The Changing Winds of Compliance

As compliance teams strive to manage new regulations and technological advancements, here are some of the trends and headlines that made compliance news in November and December.

In the face of changing business models, as well as new risks and dynamic global ecosystems, compliance as a discipline is rapidly evolving. Stakeholders rely on compliance teams to not only protect their organizations against regulatory penalties and legal liabilities, but to also strengthen reputation and credibility with customers. As compliance officers seek to demonstrate and enhance the value delivered to their organizations, the following are some key considerations.

New Regulations

While 2020 began with a focus on data privacy, here are some updates on other areas of compliance that made the headlines:

  1. Data Privacy: This month, the CCPA came into effect giving customers more control over their data. However, in a study by Ethyca, only 12% of 85 respondents believed they had achieved an adequate state of compliance readiness for the emerging regulated privacy landscape.An article in Forbes suggested that “Rather than looking at CCPA compliance as a chore, look at it as an opportunity to innovate your business practices and seek ways to regain a first-party relationship with your customers.”

  2. Payment Security: Payment security compliance declined for the second year in a row in 2019, according to Verizon’s 2019 Payment Security Report. The report also pointed out that a compliance program without proper controls to protect data has a more than 95% probability of not being sustainable and is more likely to be a potential target of a cyberattack.

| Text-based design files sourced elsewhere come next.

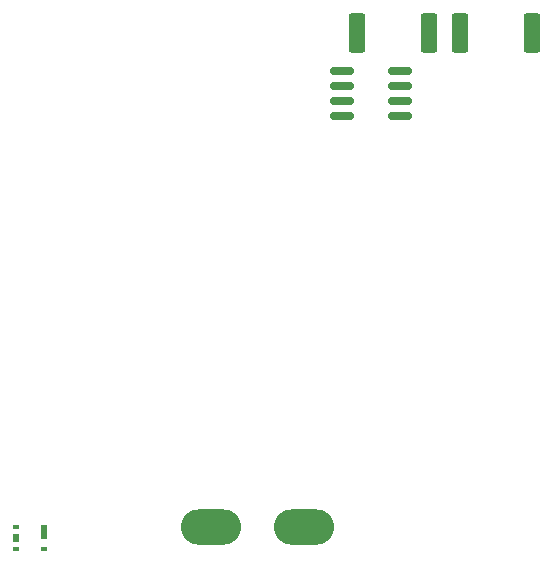
<source format=gbr>
%TF.GenerationSoftware,KiCad,Pcbnew,7.0.2*%
%TF.CreationDate,2024-03-28T22:10:04-05:00*%
%TF.ProjectId,Relay_board_hardware,52656c61-795f-4626-9f61-72645f686172,rev?*%
%TF.SameCoordinates,Original*%
%TF.FileFunction,Paste,Top*%
%TF.FilePolarity,Positive*%
%FSLAX46Y46*%
G04 Gerber Fmt 4.6, Leading zero omitted, Abs format (unit mm)*
G04 Created by KiCad (PCBNEW 7.0.2) date 2024-03-28 22:10:04*
%MOMM*%
%LPD*%
G01*
G04 APERTURE LIST*
G04 Aperture macros list*
%AMRoundRect*
0 Rectangle with rounded corners*
0 $1 Rounding radius*
0 $2 $3 $4 $5 $6 $7 $8 $9 X,Y pos of 4 corners*
0 Add a 4 corners polygon primitive as box body*
4,1,4,$2,$3,$4,$5,$6,$7,$8,$9,$2,$3,0*
0 Add four circle primitives for the rounded corners*
1,1,$1+$1,$2,$3*
1,1,$1+$1,$4,$5*
1,1,$1+$1,$6,$7*
1,1,$1+$1,$8,$9*
0 Add four rect primitives between the rounded corners*
20,1,$1+$1,$2,$3,$4,$5,0*
20,1,$1+$1,$4,$5,$6,$7,0*
20,1,$1+$1,$6,$7,$8,$9,0*
20,1,$1+$1,$8,$9,$2,$3,0*%
G04 Aperture macros list end*
%ADD10O,5.100000X3.000000*%
%ADD11RoundRect,0.249999X0.450001X1.425001X-0.450001X1.425001X-0.450001X-1.425001X0.450001X-1.425001X0*%
%ADD12R,0.500000X0.400000*%
%ADD13R,0.500000X0.750000*%
%ADD14R,0.500000X1.300000*%
%ADD15RoundRect,0.150000X0.825000X0.150000X-0.825000X0.150000X-0.825000X-0.150000X0.825000X-0.150000X0*%
G04 APERTURE END LIST*
D10*
%TO.C,Conn1*%
X148463000Y-133922800D03*
X156337000Y-133922800D03*
%TD*%
D11*
%TO.C,R2*%
X166880000Y-92075000D03*
X160780000Y-92075000D03*
%TD*%
D12*
%TO.C,IC1*%
X131953000Y-133863000D03*
D13*
X131953000Y-134813000D03*
D12*
X131953000Y-135763000D03*
X134353000Y-135763000D03*
D14*
X134353000Y-134313000D03*
%TD*%
D15*
%TO.C,U1*%
X164465000Y-99060000D03*
X164465000Y-97790000D03*
X164465000Y-96520000D03*
X164465000Y-95250000D03*
X159515000Y-95250000D03*
X159515000Y-96520000D03*
X159515000Y-97790000D03*
X159515000Y-99060000D03*
%TD*%
D11*
%TO.C,R1*%
X175645000Y-92075000D03*
X169545000Y-92075000D03*
%TD*%
M02*

</source>
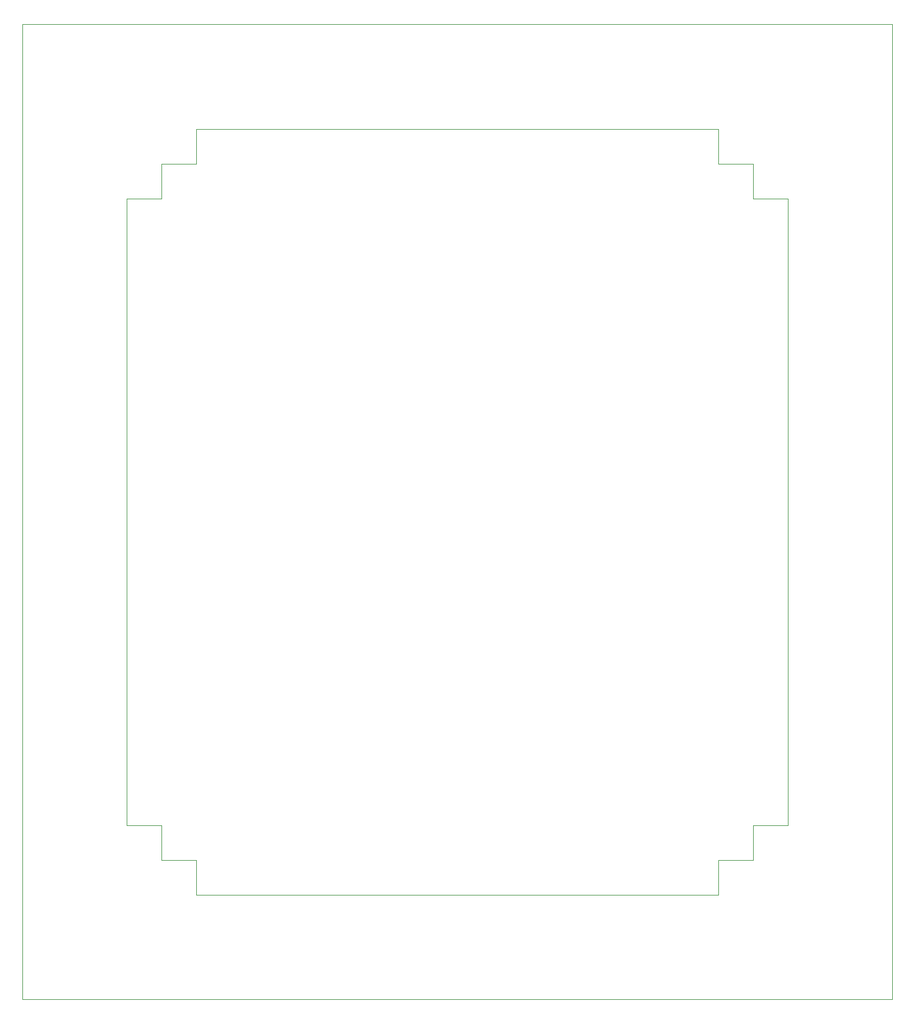
<source format=gbr>
%TF.GenerationSoftware,KiCad,Pcbnew,9.0.1-9.0.1-0~ubuntu24.04.1*%
%TF.CreationDate,2025-04-07T11:01:58-04:00*%
%TF.ProjectId,Pico_LCC,5069636f-5f4c-4434-932e-6b696361645f,4*%
%TF.SameCoordinates,Original*%
%TF.FileFunction,Other,User*%
%FSLAX46Y46*%
G04 Gerber Fmt 4.6, Leading zero omitted, Abs format (unit mm)*
G04 Created by KiCad (PCBNEW 9.0.1-9.0.1-0~ubuntu24.04.1) date 2025-04-07 11:01:58*
%MOMM*%
%LPD*%
G01*
G04 APERTURE LIST*
%ADD10C,0.100000*%
G04 APERTURE END LIST*
D10*
X130000000Y-40000000D02*
X135000000Y-40000000D01*
X135000000Y-45000000D01*
X140000000Y-45000000D01*
X140000000Y-135000000D01*
X135000000Y-135000000D01*
X135000000Y-140000000D01*
X130000000Y-140000000D01*
X130000000Y-145000000D01*
X55000000Y-145000000D01*
X55000000Y-140000000D01*
X50000000Y-140000000D01*
X50000000Y-135000000D01*
X45000000Y-135000000D01*
X45000000Y-45000000D01*
X50000000Y-45000000D01*
X50000000Y-40000000D01*
X55000000Y-40000000D01*
X55000000Y-35000000D01*
X130000000Y-35000000D01*
X130000000Y-40000000D01*
X30000000Y-20000000D02*
X155000000Y-20000000D01*
X155000000Y-160000000D01*
X30000000Y-160000000D01*
X30000000Y-20000000D01*
M02*

</source>
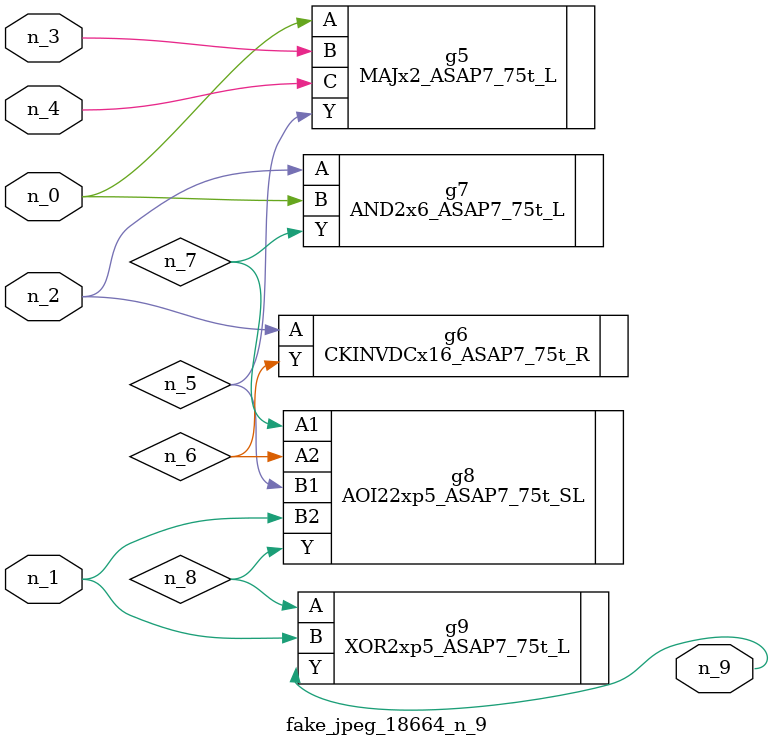
<source format=v>
module fake_jpeg_18664_n_9 (n_3, n_2, n_1, n_0, n_4, n_9);

input n_3;
input n_2;
input n_1;
input n_0;
input n_4;

output n_9;

wire n_8;
wire n_6;
wire n_5;
wire n_7;

MAJx2_ASAP7_75t_L g5 ( 
.A(n_0),
.B(n_3),
.C(n_4),
.Y(n_5)
);

CKINVDCx16_ASAP7_75t_R g6 ( 
.A(n_2),
.Y(n_6)
);

AND2x6_ASAP7_75t_L g7 ( 
.A(n_2),
.B(n_0),
.Y(n_7)
);

AOI22xp5_ASAP7_75t_SL g8 ( 
.A1(n_7),
.A2(n_6),
.B1(n_5),
.B2(n_1),
.Y(n_8)
);

XOR2xp5_ASAP7_75t_L g9 ( 
.A(n_8),
.B(n_1),
.Y(n_9)
);


endmodule
</source>
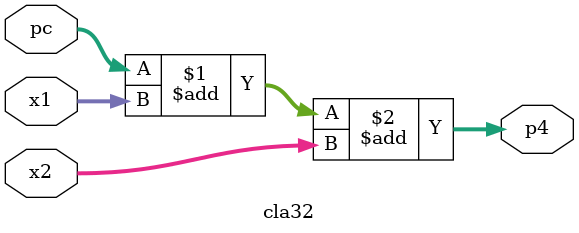
<source format=v>
module cla32 (pc,x1,x2,p4);
   input [31:0] pc;
   input [31:0] x1,x2;
   
   output [31:0] p4;
   
   assign p4 = pc + x1+x2;//32'b4;   
   //assign adr = p4 + x2;//offset;
   
endmodule 

//cla32 pcplus4 (pc,32��h4, 1��b0,p4);
//cla32 br_adr (p4,offset,1��b0,adr);
</source>
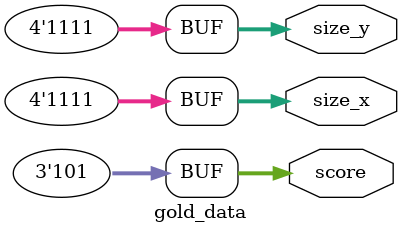
<source format=v>
module view(
		clk, 
		resetn, 
		
		x_init,
		y_init,
		
		
		load_color, 
		resetn_c, 
		enable_c, 
		load_x,
		load_y,
		enable_x_adder, 
		enable_y_adder,
		draw_black,
		
		X_out, 
		Y_out, 
		Color_out,
		cout,
		black_cout
		);
	input clk;
	input resetn;
	
	input [8:0]x_init;
	input [7:0]y_init;
	
	
	input load_color, resetn_c, enable_c, load_x, load_y, enable_x_adder, enable_y_adder, draw_black;
	
	output reg [8:0]X_out;
	output reg [8:0]Y_out;
	output reg [23:0]Color_out;
	output reg [8:0]cout;
	output reg [15:0]black_cout;
	
	reg [8:0]x;
	reg [8:0]y;
	
	wire [23:0]colour;
	wire [23:0]gold_color;
	wire [23:0]stone_color;
	wire [23:0]background_color;
	wire [23:0]number_color;
	reg [8:0]x_size;
	reg [7:0]y_size;
	reg [8:0]x_cout;
	reg [7:0]y_cout;
	
	
	wire [7:0] gold_mem_address = ({y_cout[3:0], 4'd0} + {x_cout[3:0]}+1'b1);
	
	
	gold g0(
	.address(gold_mem_address),
	.clock(clk),
	.q(colour));
	
	
	
	
	//x register
	always@(posedge clk)begin
		if(resetn == 0) x <= 9'b0;
		else
			if(load_x) begin
			x[8:0] <= x_init;
			end
	end
	
	//y register
	always@(posedge clk)begin
		if(resetn == 0) y <= 9'b0;
		else
			if(load_y) begin
			y[8] =1'b0;
			y[7:0] <= y_init;
			
			end
	end
	

	//x adder
	always@(posedge clk)begin
		if(resetn == 0) X_out <= 9'b0;
		else
			if(enable_x_adder) begin
				if(!draw_black) X_out <= x + cout[3:0];
				else X_out <= black_cout[7:0];
				end
	end
	
	//y adder
	always@(posedge clk)begin
		if(resetn == 0) Y_out <= 9'b0;
		else
			if(enable_y_adder)begin
				if(!draw_black) Y_out <= y + cout[7:4];
				else Y_out <= black_cout[14:8];
				end
	end
	
	//color register
	always@(posedge clk)begin
		if(resetn == 0 | draw_black) Color_out <= 24'b0;
		else
		  Color_out <= colour;
	end
	
	//9-bit counter
	always@(posedge clk)begin
		if((resetn == 0) | (resetn_c == 0)) cout <= 9'b0;
		else
			if(enable_c)
			cout <= cout + 1'b1;
	end
	
	//x counter
	always@(posedge clk)begin
		if(!resetn | (resetn_c == 0)) x_cout <= 9'b0;
		else if(enable_c)
			x_cout <= x_cout + 1'b1;
	end
	
	//y counter
	always@(posedge clk)begin
		if(!resetn | (resetn_c == 0)) y_cout <= 8'b0;
		else if(enable_c)
			y_cout <= y_cout + 1'b1;
	end
	

	
endmodule


//gold data
module gold_data(
	
	size_x,
	size_y,
	score
	
	);	
	output [3:0]size_x;
	output [3:0]size_y;
	output [2:0]score;
		
	assign size_x = 4'd15;
	assign size_y = 4'd15;
	assign score = 4'd5;
	

endmodule




</source>
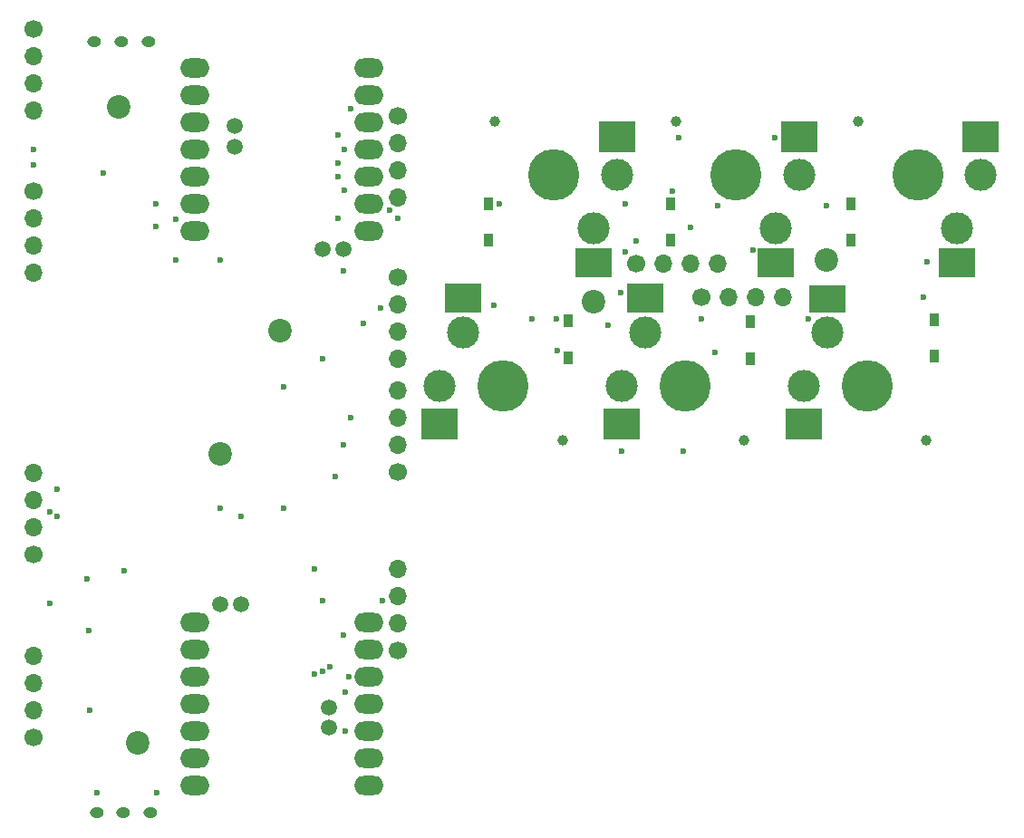
<source format=gbr>
G04 #@! TF.GenerationSoftware,KiCad,Pcbnew,9.0.0*
G04 #@! TF.CreationDate,2025-03-30T22:48:21+09:00*
G04 #@! TF.ProjectId,nofy,6e6f6679-2e6b-4696-9361-645f70636258,rev?*
G04 #@! TF.SameCoordinates,Original*
G04 #@! TF.FileFunction,Soldermask,Bot*
G04 #@! TF.FilePolarity,Negative*
%FSLAX46Y46*%
G04 Gerber Fmt 4.6, Leading zero omitted, Abs format (unit mm)*
G04 Created by KiCad (PCBNEW 9.0.0) date 2025-03-30 22:48:21*
%MOMM*%
%LPD*%
G01*
G04 APERTURE LIST*
%ADD10C,1.700000*%
%ADD11O,1.700000X1.700000*%
%ADD12C,3.000000*%
%ADD13C,4.800000*%
%ADD14C,1.000000*%
%ADD15R,3.500000X2.750000*%
%ADD16R,3.500000X3.000000*%
%ADD17O,2.750000X1.800000*%
%ADD18C,1.500000*%
%ADD19O,1.300000X1.000000*%
%ADD20C,2.200000*%
%ADD21R,3.500000X2.650000*%
%ADD22R,0.950000X1.200000*%
%ADD23R,3.450000X2.750000*%
%ADD24C,0.600000*%
G04 APERTURE END LIST*
D10*
X23585000Y-83785000D03*
D11*
X23585000Y-81245000D03*
X23585000Y-78705000D03*
X23585000Y-76165000D03*
D12*
X63750000Y-63053600D03*
D13*
X67450000Y-68053600D03*
D12*
X61550000Y-68053600D03*
D14*
X73000000Y-73053600D03*
D15*
X63750000Y-59828600D03*
D16*
X61550000Y-71603600D03*
D12*
X80750000Y-63053600D03*
D13*
X84450000Y-68053600D03*
D12*
X78550000Y-68053600D03*
D14*
X90000000Y-73053600D03*
D15*
X80750000Y-59828600D03*
D16*
X78550000Y-71603600D03*
D17*
X54905000Y-105365000D03*
X54905000Y-102825000D03*
X54905000Y-100285000D03*
X54905000Y-97745000D03*
X54905000Y-95205000D03*
X54905000Y-92665000D03*
X54905000Y-90125000D03*
X38665000Y-90125000D03*
X38665000Y-92665000D03*
X38665000Y-95205000D03*
X38665000Y-97745000D03*
X38665000Y-100285000D03*
X38665000Y-102825000D03*
X38665000Y-105365000D03*
D18*
X42949600Y-88433000D03*
X41070000Y-88433000D03*
X51230000Y-98062000D03*
X51230000Y-99967000D03*
D19*
X34485000Y-107895000D03*
X31985000Y-107895000D03*
X29485000Y-107895000D03*
D20*
X75950000Y-60100000D03*
D12*
X97750000Y-63053600D03*
D13*
X101450000Y-68053600D03*
D12*
X95550000Y-68053600D03*
D14*
X107000000Y-73053600D03*
D21*
X97750000Y-59878600D03*
D16*
X95550000Y-71603600D03*
D10*
X23603600Y-49776100D03*
D11*
X23603600Y-52316100D03*
X23603600Y-54856100D03*
X23603600Y-57396100D03*
D10*
X57585000Y-76045000D03*
D11*
X57585000Y-73505000D03*
X57585000Y-70965000D03*
X57585000Y-68425000D03*
D22*
X107750000Y-65253575D03*
X107750000Y-61803575D03*
D20*
X97700000Y-56250000D03*
D12*
X109900000Y-53303600D03*
D13*
X106200000Y-48303600D03*
D12*
X112100000Y-48303600D03*
D14*
X100650000Y-43303600D03*
D15*
X109900000Y-56528600D03*
D16*
X112100000Y-44753600D03*
D22*
X73550000Y-65353575D03*
X73550000Y-61903575D03*
D10*
X23585000Y-100845000D03*
D11*
X23585000Y-98305000D03*
X23585000Y-95765000D03*
X23585000Y-93225000D03*
D10*
X79860000Y-56603600D03*
D11*
X82400000Y-56603600D03*
X84940000Y-56603600D03*
X87480000Y-56603600D03*
D20*
X33350000Y-101350000D03*
D10*
X57603600Y-42771100D03*
D11*
X57603600Y-45311100D03*
X57603600Y-47851100D03*
X57603600Y-50391100D03*
D10*
X85950000Y-59753600D03*
D11*
X88490000Y-59753600D03*
X91030000Y-59753600D03*
X93570000Y-59753600D03*
D10*
X23603600Y-34631100D03*
D11*
X23603600Y-37171100D03*
X23603600Y-39711100D03*
X23603600Y-42251100D03*
D22*
X100000000Y-50953525D03*
X100000000Y-54403525D03*
D17*
X38683600Y-38331100D03*
X38683600Y-40871100D03*
X38683600Y-43411100D03*
X38683600Y-45951100D03*
X38683600Y-48491100D03*
X38683600Y-51031100D03*
X38683600Y-53571100D03*
X54923600Y-53571100D03*
X54923600Y-51031100D03*
X54923600Y-48491100D03*
X54923600Y-45951100D03*
X54923600Y-43411100D03*
X54923600Y-40871100D03*
X54923600Y-38331100D03*
D18*
X50639000Y-55263100D03*
X52518600Y-55263100D03*
X42358600Y-45634100D03*
X42358600Y-43729100D03*
D22*
X83100000Y-50953525D03*
X83100000Y-54403525D03*
D19*
X29303600Y-35821100D03*
X31803600Y-35821100D03*
X34303600Y-35821100D03*
D10*
X57603600Y-57831100D03*
D11*
X57603600Y-60371100D03*
X57603600Y-62911100D03*
X57603600Y-65451100D03*
D20*
X31550000Y-41950000D03*
X41000000Y-74350000D03*
X46650000Y-62850000D03*
D12*
X75900000Y-53303600D03*
D13*
X72200000Y-48303600D03*
D12*
X78100000Y-48303600D03*
D14*
X66650000Y-43303600D03*
D23*
X75925000Y-56528600D03*
D16*
X78100000Y-44753600D03*
D12*
X92900000Y-53303600D03*
D13*
X89200000Y-48303600D03*
D12*
X95100000Y-48303600D03*
D14*
X83650000Y-43303600D03*
D15*
X92900000Y-56528600D03*
D16*
X95100000Y-44753600D03*
D10*
X57585000Y-92745000D03*
D11*
X57585000Y-90205000D03*
X57585000Y-87665000D03*
X57585000Y-85125000D03*
D22*
X90550000Y-65453575D03*
X90550000Y-62003575D03*
X66100000Y-50953525D03*
X66100000Y-54403525D03*
D24*
X51280700Y-94258400D03*
X32019798Y-85265202D03*
X30100000Y-48100000D03*
X72460200Y-61761600D03*
X70163100Y-61761600D03*
X84336000Y-74097300D03*
X78550000Y-74097300D03*
X92827000Y-44814900D03*
X83876700Y-44814900D03*
X36852900Y-52475700D03*
X36852900Y-56226900D03*
X41016500Y-56226900D03*
X35123200Y-106010400D03*
X29485000Y-106010400D03*
X28800000Y-98305000D03*
X72561400Y-64747600D03*
X87220000Y-64914700D03*
X106771600Y-59753600D03*
X78891600Y-51014000D03*
X67131100Y-51014000D03*
X78891600Y-55451900D03*
X84950000Y-53166100D03*
X83250000Y-49800000D03*
X97700000Y-51161800D03*
X87480000Y-51161800D03*
X78490200Y-59320800D03*
X96002700Y-61708100D03*
X77267400Y-62364000D03*
X85950000Y-61708100D03*
X66600000Y-60500000D03*
X90848300Y-55300000D03*
X107100000Y-56413200D03*
X79860000Y-54424200D03*
X53246900Y-42118800D03*
X51998900Y-47221100D03*
X51998900Y-44522000D03*
X52641800Y-45951100D03*
X52641800Y-49761100D03*
X50600000Y-65450000D03*
X57603600Y-52322900D03*
X52019100Y-48491100D03*
X52019100Y-52322900D03*
X54423600Y-62151100D03*
X56827500Y-51577200D03*
X56043700Y-60696600D03*
X23603600Y-45951100D03*
X52518600Y-57250000D03*
X35051100Y-51031100D03*
X35051100Y-53152400D03*
X23603600Y-47340600D03*
X25126550Y-79744387D03*
X25133700Y-88334200D03*
X28547200Y-86050000D03*
X28750000Y-90900000D03*
X25755800Y-77700000D03*
X25755800Y-80238400D03*
X42949600Y-80238400D03*
X52755000Y-100285000D03*
X56195800Y-88039100D03*
X50605700Y-94700000D03*
X50604000Y-88039100D03*
X52755000Y-96600000D03*
X49803997Y-94900000D03*
X49850000Y-85150000D03*
X41070000Y-79447900D03*
X46981900Y-79447900D03*
X46981900Y-68090300D03*
X53228300Y-70950000D03*
X52530000Y-73523700D03*
X52530000Y-91300000D03*
X51750000Y-76485800D03*
X53026800Y-95205000D03*
M02*

</source>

  3. Banking and Finance – As the financial services industry continues to grapple with regulatory complexities, many are turning to regtech solutions to enable and support their compliance efforts. The goal isn’t just to avoid non-compliance penalties but to strengthen trust and credibility with customers. The report, ‘Hooked: RegTech Reliance in Capital Markets Compliance’ by Greenwich Associates states that 63% of firms recognize that reputation protection is the core purpose of compliance.  

  4. Communication – Compliance teams are also struggling to keep pace with electronic communication channels, with 45% saying they are in constant catch-up mode rather than proactive mode, when it comes to electronic communication compliance, according to a report by Smarsh.

  5. Technology: The use of AI in regulatory compliance is helping both regulators and businesses. A recent Deloitte poll stated that nearly half (48.5%) of C-suite and other executives at organizations that use AI expect to increase AI use for risk management and compliance efforts in the year ahead. But only 21.1% of respondents report that their organizations have an ethical framework in place for AI use within risk management and compliance programs.

Compliance is now a key topic of discussion at the executive level, and is also a strong part of core business strategy. Newer technologies like AI and advanced analytics are helping compliance teams deliver value to the business in the digital age.

Compliance Week’s second annual technology survey highlighted that, ‘’companies are moving along the technological maturity curve in qualitative and quantitative ways today’’. According to the survey, companies are willing to spend more in 2019 than they were even a few years ago to build a more robust technology-enabled compliance function. Nearly, a quarter (23%) of compliance practitioners said their technology budget is much larger today than it was three years ago.

As compliance teams strive to do more with less, the emergence of new technologies will not only improve efficiency and cost-effectiveness, but will also enable teams to derive quick, meaningful insights from data to make well-informed decisions.